## Exercise 1
Copy the stretch of the passage on the Churches of Christ division from "By the end of" through "only correct ones.".
## Exercise 2
Extend the passage on the Churches of Christ division, starting after its final sentence.

Excerpt START

Across the next decade, bitter division erupted in Churches of Christ throughout the nation. Debates were held over the issues, though usually positions had already hardened beyond persuasion. Preachers suspected of taking positions at odds with the leadership were ordered to publicly refute said position as a condition of employment; the Gospel Advocate became a forum for some better-known preachers to recant publicly previous positions opposing institutionalism. Some churches were forced to make token donations to institutions in order to avoid being called "anti's." Conflict sometimes ended in fistfights. Members who espoused a minority position in a congregation were expelled. Lawsuits over building ownership followed from some of these divisions. Exiles often banded together to form new congregations; some rural communities today are home to two or more small Churches of Christ as the legacy of this division.

By the end of the 1960s, the isolation of non-institutionals from the mainstream churches was concluded. Contact between churches and individuals across the divide essentially ended. Members of both branches practiced the beliefs which they held were the only correct ones.

===Aftermath of the division===
Most non-institutional churches had to rebuild in the 1960s and 1970s, as in most instances, they had lost buildings, positions, and jobs as a result of the division. They were united by their beliefs during this period. The most significant discussion of this time reflected the "unity in diversity" debate taking place in institutional churches; but it was little accepted in the more conservative non-institutional branch. Men such as Carl Ketcherside and Edward Fudge preached this message.

Excerpt END
Supplied entries START

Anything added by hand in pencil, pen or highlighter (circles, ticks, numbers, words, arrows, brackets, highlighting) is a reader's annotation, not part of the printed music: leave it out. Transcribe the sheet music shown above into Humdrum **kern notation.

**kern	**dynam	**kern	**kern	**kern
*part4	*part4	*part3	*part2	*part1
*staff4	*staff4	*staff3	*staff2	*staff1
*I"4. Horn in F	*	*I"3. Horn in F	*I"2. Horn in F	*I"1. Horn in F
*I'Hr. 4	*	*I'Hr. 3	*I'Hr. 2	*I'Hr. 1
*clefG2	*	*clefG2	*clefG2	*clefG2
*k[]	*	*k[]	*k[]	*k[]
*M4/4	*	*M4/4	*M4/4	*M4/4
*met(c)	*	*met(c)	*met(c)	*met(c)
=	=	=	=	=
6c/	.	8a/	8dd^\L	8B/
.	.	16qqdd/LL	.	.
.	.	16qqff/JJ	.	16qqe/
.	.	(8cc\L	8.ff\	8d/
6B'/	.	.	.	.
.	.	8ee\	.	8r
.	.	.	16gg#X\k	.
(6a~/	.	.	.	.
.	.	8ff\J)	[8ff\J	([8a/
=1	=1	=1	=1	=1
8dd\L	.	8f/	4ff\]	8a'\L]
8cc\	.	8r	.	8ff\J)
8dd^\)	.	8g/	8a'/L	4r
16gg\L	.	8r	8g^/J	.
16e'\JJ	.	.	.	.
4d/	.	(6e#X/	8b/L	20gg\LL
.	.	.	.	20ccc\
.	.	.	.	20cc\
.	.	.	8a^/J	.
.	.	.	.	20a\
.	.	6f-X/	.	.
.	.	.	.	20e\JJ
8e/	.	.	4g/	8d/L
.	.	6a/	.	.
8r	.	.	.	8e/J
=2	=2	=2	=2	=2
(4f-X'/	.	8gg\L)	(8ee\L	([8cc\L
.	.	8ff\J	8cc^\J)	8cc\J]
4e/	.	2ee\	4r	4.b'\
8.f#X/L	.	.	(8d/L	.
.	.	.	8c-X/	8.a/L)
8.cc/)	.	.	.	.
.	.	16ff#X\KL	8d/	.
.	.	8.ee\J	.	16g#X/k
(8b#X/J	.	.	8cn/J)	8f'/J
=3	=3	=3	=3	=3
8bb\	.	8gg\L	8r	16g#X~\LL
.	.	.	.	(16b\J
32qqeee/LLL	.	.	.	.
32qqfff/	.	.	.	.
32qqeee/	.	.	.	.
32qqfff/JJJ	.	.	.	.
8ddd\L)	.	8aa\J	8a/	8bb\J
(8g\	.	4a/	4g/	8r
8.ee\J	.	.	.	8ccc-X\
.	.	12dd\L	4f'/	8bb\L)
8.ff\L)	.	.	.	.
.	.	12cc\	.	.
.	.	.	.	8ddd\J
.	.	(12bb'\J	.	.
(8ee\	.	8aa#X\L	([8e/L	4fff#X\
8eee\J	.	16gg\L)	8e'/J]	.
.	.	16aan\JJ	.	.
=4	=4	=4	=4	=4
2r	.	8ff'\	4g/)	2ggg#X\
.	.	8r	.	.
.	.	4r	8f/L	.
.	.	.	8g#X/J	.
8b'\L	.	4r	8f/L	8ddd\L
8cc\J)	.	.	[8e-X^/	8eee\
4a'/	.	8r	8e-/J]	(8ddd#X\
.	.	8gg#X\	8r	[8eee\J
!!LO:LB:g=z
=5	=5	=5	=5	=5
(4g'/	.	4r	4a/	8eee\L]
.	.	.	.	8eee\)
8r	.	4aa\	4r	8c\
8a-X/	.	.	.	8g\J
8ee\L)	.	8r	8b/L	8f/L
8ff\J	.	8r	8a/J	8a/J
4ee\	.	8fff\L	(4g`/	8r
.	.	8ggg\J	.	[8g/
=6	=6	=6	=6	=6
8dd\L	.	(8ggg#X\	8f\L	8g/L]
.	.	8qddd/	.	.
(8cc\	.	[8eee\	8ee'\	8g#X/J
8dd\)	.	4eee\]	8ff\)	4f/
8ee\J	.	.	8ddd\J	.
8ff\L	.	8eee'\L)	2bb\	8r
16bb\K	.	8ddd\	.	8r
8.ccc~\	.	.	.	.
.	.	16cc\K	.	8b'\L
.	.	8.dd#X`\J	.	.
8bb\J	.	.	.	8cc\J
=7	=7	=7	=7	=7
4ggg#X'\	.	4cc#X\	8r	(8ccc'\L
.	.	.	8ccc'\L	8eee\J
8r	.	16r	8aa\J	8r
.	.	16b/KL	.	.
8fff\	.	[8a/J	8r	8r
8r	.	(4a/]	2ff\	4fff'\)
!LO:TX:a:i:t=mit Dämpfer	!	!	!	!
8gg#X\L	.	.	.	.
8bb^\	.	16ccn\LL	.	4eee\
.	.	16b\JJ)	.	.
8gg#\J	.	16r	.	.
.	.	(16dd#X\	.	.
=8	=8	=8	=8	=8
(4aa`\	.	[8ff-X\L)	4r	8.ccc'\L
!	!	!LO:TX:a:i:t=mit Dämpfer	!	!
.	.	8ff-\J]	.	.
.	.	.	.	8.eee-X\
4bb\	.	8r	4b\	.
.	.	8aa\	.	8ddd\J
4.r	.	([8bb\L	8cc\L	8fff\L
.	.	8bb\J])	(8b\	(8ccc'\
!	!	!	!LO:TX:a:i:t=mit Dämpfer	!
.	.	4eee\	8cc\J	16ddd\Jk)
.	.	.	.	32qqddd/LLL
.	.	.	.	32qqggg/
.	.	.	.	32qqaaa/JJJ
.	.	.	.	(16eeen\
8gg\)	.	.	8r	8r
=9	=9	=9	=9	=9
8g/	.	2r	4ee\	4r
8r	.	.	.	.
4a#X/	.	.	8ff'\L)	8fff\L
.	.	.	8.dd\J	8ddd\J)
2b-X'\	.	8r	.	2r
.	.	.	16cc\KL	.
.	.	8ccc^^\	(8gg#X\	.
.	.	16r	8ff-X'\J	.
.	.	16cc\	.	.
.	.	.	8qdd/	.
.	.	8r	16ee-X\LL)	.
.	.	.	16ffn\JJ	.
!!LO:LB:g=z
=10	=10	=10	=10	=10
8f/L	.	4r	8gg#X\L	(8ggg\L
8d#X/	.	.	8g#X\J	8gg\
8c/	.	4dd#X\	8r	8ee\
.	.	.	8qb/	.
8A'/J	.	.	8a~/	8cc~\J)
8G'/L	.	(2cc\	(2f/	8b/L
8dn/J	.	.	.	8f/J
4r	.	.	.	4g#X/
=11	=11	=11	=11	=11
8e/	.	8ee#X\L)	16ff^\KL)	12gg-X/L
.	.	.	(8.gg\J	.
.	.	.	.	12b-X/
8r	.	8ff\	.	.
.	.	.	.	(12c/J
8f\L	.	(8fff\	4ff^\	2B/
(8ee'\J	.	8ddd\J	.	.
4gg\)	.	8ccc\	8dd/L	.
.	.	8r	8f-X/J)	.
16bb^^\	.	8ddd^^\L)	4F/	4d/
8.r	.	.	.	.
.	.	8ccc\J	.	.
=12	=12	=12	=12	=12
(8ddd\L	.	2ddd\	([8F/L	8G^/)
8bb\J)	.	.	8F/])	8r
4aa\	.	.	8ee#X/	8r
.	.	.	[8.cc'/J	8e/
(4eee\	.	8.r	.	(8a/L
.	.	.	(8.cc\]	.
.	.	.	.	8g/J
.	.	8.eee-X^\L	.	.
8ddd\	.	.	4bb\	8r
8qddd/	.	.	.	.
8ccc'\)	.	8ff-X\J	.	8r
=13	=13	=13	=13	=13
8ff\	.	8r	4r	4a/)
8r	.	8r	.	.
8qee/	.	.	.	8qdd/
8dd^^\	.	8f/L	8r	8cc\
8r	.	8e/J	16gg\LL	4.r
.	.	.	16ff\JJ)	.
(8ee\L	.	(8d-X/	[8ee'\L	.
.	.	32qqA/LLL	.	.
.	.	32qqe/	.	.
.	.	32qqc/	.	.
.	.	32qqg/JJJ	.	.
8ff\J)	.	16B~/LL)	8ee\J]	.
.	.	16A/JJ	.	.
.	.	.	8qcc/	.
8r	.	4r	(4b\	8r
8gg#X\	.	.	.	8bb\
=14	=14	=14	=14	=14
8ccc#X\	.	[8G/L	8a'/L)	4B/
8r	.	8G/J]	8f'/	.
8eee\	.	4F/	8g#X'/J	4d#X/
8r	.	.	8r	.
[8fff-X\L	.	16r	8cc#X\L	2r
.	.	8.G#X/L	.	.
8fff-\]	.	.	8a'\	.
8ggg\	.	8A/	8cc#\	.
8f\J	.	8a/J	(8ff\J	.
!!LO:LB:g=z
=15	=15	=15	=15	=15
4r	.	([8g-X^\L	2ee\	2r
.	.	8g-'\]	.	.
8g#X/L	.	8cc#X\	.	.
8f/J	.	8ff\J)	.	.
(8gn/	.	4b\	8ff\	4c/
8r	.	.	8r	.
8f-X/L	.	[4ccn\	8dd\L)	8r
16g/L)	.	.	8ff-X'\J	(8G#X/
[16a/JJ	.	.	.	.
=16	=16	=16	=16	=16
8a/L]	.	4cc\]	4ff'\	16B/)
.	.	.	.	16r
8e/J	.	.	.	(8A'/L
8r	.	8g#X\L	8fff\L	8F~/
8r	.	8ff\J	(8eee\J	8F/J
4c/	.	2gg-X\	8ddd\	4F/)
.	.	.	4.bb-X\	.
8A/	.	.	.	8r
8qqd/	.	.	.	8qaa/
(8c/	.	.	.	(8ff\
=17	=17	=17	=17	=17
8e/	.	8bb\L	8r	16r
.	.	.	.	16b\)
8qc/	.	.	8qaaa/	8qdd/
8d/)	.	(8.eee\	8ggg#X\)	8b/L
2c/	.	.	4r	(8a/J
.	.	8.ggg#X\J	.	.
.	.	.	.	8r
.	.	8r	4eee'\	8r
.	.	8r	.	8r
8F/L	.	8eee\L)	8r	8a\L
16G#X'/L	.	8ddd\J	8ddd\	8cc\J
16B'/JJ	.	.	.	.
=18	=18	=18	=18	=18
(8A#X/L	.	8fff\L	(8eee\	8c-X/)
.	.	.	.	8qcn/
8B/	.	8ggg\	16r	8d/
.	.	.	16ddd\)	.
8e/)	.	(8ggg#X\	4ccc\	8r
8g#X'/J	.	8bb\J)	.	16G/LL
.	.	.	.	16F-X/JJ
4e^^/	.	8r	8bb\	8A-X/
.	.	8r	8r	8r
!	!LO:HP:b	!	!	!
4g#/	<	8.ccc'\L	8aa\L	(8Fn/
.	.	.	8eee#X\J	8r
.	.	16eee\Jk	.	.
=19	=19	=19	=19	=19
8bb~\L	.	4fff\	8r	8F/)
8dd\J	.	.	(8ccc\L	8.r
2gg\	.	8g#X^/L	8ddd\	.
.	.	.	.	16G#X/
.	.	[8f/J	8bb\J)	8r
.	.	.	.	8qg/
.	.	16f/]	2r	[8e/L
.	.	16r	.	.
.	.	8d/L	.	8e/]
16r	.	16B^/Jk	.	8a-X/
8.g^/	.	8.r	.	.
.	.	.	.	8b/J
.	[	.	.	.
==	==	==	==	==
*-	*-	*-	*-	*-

Supplied entries END

## Written response 1
By the end of the 1960s, the isolation of non-institutionals from the mainstream churches was concluded. Contact between churches and individuals across the divide essentially ended. Members of both branches practiced the beliefs which they held were the only correct ones.

## Written response 2
Most within non-institutional churches refer to themselves as "conservative" churches of Christ and refer to the Bible college-supporting, "mainstream" or "sponsoring church" congregations as "liberal," which leads to some confusion since the "mainline" churches use the terms "conservative" and "liberal" to refer to two separate strands within their own congregations. Many in the non-institutional congregations are not aware that institutional congregations have their own differences, and consider them all as "liberal." Many in the institutional congregations do not know the history or existence of the non-institutional groups.

Of the colleges connected with the churches of Christ, Florida College is the only one associated with the non-institutional churches, although this relationship is informal, as it does not accept funds from churches.

In 2009, non-institutional churches of Christ comprised 113,656 members across 1,898 congregations.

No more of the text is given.